The U.S. Supreme Court Database traces its history back four decades, when Harold J. Spaeth asked the National Science Foundation to fund a database that would be so rich in content that multiple users—even those with vastly distinct projects and purposes in mind—could draw on it. Professor Spaeth’s goal was at once refreshingly simple and extremely ambitious: to produce a database that would include and classify every single vote by a Supreme Court justice in all argued cases over a five-decade period. After securing the funding, Spaeth collected and coded the data, performed reliability checks, and eventually amassed the Database. In the late 1980s, he made it (and the documentation necessary to use it) publicly available.

Since then, the Database has been updated at the end of each Supreme Court term. It has also been backdated to 1791 such that today there are two versions of the Database: the Modern Database, which covers 1946 to present and the Legacy Database, which begins in 1791 and ends with the 1945 term. These Databases can be easily combined.

Both versions of the Database house 247 pieces of information for each case, roughly broken down into six categories:

Identification variables (e.g., citations and docket numbers)
Background variables (e.g., how the Court took jurisdiction, origin and source of the case, the reason the Court agreed to decide it)
Chronological variables (e.g., the date of decision, term of Court, natural court)
Substantive variables (e.g., legal provisions, issues, direction of decision)
Outcome variables (e.g., disposition of the case, winning party, formal alteration of precedent, declaration of unconstitutionality)
Voting and opinion variables (e.g., how the individual justices voted, their opinions and agreement scores)

The success of Spaeth’s Database is without question. Virtually all systematic analyses of the contemporary Supreme Court and its members have relied on it. This holds for research conducted by social scientists and their graduate students and, increasingly, by legal academics; and it holds for quantitative and qualitative studies, as well as those more descriptive in nature. In fact, several inventories of peer-reviewed journals show that it is the rare article on the Court that derives its data from an alternative source. Monographs published by top presses also regularly rely on the Database, and the many numerical studies of the Court receiving public attention in recent years have made liberal use of the data it houses. By the same token, journalists seeking to illuminate dimensions of the Court’s work regularly deploy Spaeth’s product; indeed, Linda Greenhouse, the Pulitizer-prize winning reporter, once referred to it as “a computerized treasure trove…created under a grant from the National Science Foundation,” and has cited it (or research relying on it) in her writings.
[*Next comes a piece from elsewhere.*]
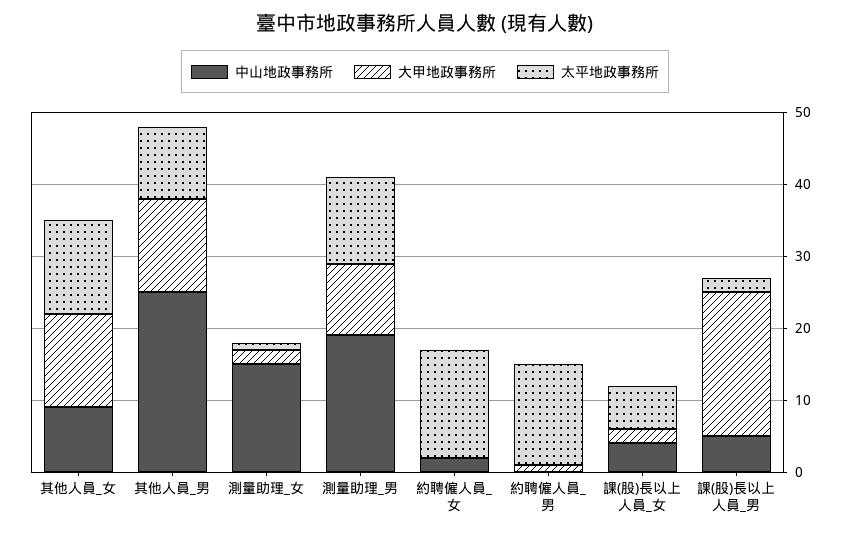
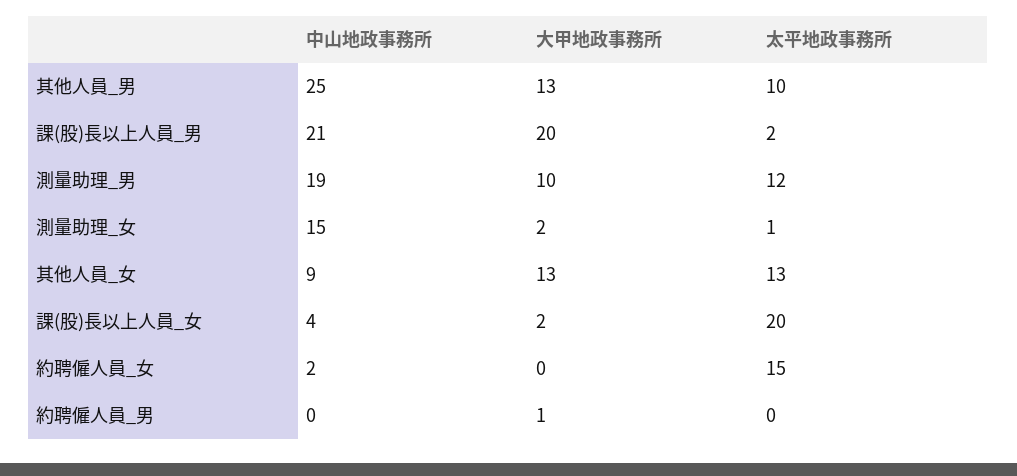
太平地政事務所, 約聘僱人員_男: 15 -> 0
太平地政事務所, 課(股)長以上人員_女: 5 -> 20
中山地政事務所, 課(股)長以上人員_男: 5 -> 21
In short, the U.S. Supreme Court Database has not just helped fill gaps in our knowledge. It is one of those rare creatures in the law and social science world: an invention that has substantially advanced a large area of study, inspiring research by scholars hailing from no fewer than three and as many as seven disciplines.

This Website

This website houses the most recent versions of the Modern and Legacy Databases. It also includes legacy versions of each so that users can replicate any analysis conducted with earlier versions of data they downloaded (but discarded) or even used on the site.